The problems at the DC Jail are real…
DCist
Meanwhile, witnesses who testified at the hearing corroborated many of the allegations in the USMS report, describing issues with food and water access, human waste in cells, and mistreatment from staff.
Witnesses also stressed that the poor conditions in the jail have been ongoing for years.
(snip)
But though the complaints of white Jan. 6 defendants helped to kickstart this round of scrutiny to jail conditions, attorneys with the Public Defender Service testified Wednesday that about 87% of the D.C. jail population is Black, and 93% of the jail population is nonwhite. And Jan. 6 defendants are not among the people the USMS has been moving to Lewisburg, because they are being held in an area of the D.C. jail complex that the USMS labeled up to federal standards.

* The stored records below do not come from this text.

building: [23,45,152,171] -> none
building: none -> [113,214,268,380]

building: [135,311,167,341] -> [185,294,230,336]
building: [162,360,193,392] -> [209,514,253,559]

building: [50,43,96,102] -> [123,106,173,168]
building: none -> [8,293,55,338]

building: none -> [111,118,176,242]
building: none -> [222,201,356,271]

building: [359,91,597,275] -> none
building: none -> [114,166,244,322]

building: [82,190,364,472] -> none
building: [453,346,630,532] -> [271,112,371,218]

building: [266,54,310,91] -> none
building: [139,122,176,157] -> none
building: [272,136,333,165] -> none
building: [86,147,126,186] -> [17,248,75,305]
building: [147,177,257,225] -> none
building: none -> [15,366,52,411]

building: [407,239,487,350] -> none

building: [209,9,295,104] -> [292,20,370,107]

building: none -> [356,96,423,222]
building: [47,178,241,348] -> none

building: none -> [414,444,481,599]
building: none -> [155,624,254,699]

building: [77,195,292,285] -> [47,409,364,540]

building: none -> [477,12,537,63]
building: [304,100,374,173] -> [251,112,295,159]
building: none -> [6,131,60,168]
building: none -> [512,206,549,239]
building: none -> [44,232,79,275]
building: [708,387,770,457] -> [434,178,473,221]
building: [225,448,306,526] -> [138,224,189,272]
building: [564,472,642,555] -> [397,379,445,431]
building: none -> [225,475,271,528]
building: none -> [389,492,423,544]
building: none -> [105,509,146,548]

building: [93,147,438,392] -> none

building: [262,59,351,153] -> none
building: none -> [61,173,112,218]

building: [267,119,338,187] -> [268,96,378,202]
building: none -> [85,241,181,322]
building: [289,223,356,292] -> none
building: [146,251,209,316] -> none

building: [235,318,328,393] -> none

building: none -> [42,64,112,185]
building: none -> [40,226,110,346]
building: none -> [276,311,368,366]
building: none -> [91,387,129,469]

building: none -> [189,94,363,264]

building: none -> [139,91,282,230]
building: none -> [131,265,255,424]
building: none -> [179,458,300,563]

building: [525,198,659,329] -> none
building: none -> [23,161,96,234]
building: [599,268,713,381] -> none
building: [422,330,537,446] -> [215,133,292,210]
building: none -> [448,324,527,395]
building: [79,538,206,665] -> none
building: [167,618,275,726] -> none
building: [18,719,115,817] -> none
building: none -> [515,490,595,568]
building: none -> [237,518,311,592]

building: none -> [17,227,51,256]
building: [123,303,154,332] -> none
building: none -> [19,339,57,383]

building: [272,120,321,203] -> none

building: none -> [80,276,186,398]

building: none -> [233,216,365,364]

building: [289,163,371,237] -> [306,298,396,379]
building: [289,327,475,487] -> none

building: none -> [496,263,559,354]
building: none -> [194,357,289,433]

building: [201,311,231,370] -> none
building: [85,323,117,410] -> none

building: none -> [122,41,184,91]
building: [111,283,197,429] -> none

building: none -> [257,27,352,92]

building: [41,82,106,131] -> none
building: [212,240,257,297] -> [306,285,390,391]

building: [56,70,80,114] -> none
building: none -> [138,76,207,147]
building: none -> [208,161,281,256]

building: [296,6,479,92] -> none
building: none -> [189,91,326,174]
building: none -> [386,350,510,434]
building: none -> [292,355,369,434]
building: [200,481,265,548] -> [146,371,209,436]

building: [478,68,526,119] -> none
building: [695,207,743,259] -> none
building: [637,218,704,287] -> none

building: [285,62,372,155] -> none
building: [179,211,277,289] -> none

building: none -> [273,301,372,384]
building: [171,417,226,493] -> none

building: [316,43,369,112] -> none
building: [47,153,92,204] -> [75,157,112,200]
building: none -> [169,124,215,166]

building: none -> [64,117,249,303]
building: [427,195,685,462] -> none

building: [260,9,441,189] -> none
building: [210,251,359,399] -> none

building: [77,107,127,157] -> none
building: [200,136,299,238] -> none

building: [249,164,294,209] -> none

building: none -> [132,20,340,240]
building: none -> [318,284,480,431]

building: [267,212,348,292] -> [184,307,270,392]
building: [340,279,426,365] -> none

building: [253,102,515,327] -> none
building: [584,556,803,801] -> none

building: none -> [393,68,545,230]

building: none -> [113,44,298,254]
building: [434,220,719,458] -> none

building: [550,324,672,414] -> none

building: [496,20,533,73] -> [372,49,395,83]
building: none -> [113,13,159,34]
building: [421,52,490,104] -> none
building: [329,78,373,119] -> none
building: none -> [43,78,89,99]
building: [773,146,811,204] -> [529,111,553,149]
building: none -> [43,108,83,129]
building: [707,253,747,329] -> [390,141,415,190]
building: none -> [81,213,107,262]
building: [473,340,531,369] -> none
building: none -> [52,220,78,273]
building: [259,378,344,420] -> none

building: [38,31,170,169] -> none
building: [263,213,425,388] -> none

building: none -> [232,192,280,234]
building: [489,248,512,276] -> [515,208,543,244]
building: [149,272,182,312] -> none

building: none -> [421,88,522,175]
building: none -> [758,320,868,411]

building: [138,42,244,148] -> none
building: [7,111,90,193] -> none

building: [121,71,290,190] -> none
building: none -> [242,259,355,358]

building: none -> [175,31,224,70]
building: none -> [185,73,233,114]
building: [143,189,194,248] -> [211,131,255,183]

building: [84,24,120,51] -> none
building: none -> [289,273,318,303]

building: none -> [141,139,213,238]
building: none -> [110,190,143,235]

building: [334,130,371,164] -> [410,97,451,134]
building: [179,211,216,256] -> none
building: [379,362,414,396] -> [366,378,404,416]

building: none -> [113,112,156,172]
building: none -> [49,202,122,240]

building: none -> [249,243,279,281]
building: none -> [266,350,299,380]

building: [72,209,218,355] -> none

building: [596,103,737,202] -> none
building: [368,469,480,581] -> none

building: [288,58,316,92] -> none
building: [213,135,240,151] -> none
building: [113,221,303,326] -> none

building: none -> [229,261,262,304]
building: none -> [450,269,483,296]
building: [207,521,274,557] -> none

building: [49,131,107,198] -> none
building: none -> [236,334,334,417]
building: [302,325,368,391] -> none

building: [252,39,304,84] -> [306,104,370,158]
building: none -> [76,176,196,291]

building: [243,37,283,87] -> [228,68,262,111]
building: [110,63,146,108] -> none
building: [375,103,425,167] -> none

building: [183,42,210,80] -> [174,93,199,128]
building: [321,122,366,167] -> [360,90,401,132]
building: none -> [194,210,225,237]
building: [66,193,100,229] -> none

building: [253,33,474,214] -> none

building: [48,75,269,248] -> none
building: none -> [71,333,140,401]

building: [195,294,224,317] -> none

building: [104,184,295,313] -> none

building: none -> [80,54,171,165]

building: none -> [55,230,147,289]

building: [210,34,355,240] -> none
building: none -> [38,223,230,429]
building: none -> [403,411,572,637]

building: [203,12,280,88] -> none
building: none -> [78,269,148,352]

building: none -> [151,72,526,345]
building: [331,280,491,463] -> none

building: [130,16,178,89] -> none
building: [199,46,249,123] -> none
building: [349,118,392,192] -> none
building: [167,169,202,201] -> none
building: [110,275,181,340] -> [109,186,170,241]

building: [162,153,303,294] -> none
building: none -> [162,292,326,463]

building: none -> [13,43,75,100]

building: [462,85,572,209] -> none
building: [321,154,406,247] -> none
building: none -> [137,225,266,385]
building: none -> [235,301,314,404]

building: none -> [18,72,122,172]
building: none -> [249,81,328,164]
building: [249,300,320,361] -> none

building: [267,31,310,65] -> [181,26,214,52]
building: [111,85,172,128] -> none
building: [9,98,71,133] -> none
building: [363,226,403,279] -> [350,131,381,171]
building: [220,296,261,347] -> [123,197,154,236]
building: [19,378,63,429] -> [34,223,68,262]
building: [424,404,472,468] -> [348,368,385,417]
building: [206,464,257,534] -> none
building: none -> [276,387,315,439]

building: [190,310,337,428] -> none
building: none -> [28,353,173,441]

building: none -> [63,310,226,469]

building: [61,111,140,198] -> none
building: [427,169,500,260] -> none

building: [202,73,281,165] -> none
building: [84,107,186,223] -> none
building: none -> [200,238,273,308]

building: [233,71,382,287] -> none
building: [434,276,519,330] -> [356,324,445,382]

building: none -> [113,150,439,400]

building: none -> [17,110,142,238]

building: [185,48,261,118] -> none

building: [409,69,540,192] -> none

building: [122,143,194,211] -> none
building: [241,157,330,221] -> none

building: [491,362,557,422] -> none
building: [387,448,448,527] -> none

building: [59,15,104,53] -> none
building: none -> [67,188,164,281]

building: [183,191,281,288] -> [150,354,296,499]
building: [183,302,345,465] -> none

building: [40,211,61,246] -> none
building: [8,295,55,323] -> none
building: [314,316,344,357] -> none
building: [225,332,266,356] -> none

Yet conditions in the separate facility holding the 1/6 defendants has been deemed up to federal standards...
Reuters
The U.S. Marshals Service said on Tuesday (11/2) it would remove about 400 federal inmates from a Washington, D.C., jail after a surprise inspection revealed that one of its facilities did not meet the minimum standards required by federal regulations.
(snip)
The Marshals Service said its inspection, which took place on the week of Oct. 18, looked at two D.C. facilities - a treatment facility and the Central Detention Facility.
(snip)
About 120 detainees, including all of those being held pending trial for alleged offenses related to the Jan. 6 attack on the U.S. Capitol, are being held at the treatment facility.
The inspection there did "not identify conditions that would necessitate the transfer of inmates," the Marshals Service said, noting that the problems identified were limited to the Central Detention Facility.
The Correctional Treatment Facility where they’re being held is where DC predominantly holds it’s female inmates...
At some point, Greene, her entourage of staffers, and Gohmert split off from the larger group and made their way to the unit in CTF where the Jan. 6 defendants are being held. She tweeted that she joined them in their nightly singing of the national anthem, which happens at 9 p.m. That indicates that she was in the jail longer than the local lawmakers, who say their tour lasted roughly an hour.
(snip)
She also described visiting the Jan. 6 defendants, whom she called “forgotten & hopeless.”
“It was like walking into a prisoner of war camp and seeing men whose eyes can’t believe someone had made it in to see them. They are suffering greatly,” she said. “Virtually no medical care, very poor food quality, and being put through re-education which most of them are rejecting.”
Let’s hope Marjorie Taylor Greene gets to join them again soon as a prisoner herself.